**Extracted page text data**
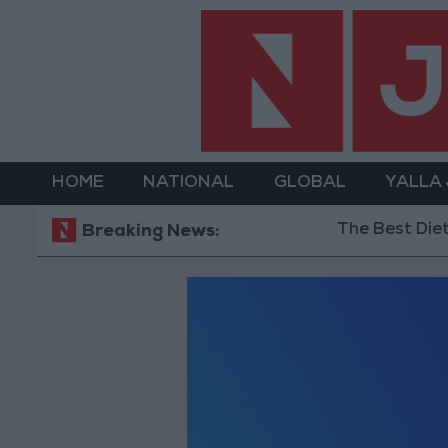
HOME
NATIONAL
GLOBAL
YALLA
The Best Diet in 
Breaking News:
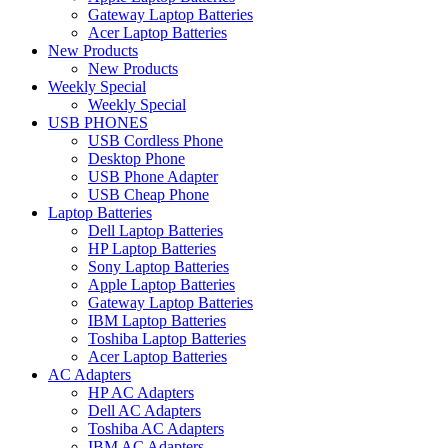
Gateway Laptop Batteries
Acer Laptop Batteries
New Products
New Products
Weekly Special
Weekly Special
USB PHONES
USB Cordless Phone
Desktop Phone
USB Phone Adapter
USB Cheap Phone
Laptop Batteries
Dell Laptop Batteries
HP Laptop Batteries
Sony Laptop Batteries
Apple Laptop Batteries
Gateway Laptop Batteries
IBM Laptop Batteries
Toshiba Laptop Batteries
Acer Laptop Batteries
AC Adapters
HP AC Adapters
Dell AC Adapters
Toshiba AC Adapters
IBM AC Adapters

--

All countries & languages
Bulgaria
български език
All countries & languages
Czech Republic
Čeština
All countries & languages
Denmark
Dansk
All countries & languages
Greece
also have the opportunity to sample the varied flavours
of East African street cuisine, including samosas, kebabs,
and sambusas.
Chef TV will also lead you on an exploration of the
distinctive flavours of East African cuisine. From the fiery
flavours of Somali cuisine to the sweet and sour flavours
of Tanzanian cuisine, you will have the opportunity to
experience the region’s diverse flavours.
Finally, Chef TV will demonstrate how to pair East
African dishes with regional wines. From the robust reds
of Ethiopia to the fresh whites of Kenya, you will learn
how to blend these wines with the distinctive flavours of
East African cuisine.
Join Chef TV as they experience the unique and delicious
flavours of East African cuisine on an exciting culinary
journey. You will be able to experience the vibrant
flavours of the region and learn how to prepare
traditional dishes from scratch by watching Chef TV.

...

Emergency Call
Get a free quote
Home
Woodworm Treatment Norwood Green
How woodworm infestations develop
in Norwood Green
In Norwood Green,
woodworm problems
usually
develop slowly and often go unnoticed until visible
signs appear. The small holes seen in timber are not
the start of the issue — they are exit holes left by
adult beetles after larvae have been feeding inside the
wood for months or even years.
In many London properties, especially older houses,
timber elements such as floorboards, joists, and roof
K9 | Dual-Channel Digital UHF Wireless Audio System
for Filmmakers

**Exercise details**
Only one stretch of the entries above is wanted: the lines from the one containing "USB Phone Adapter" through the one containing "IBM AC Adapters". Please reproduce it exactly.

**Answer space**
USB Phone Adapter
USB Cheap Phone
Laptop Batteries
Dell Laptop Batteries
HP Laptop Batteries
Sony Laptop Batteries
Apple Laptop Batteries
Gateway Laptop Batteries
IBM Laptop Batteries
Toshiba Laptop Batteries
Acer Laptop Batteries
AC Adapters
HP AC Adapters
Dell AC Adapters
Toshiba AC Adapters
IBM AC Adapters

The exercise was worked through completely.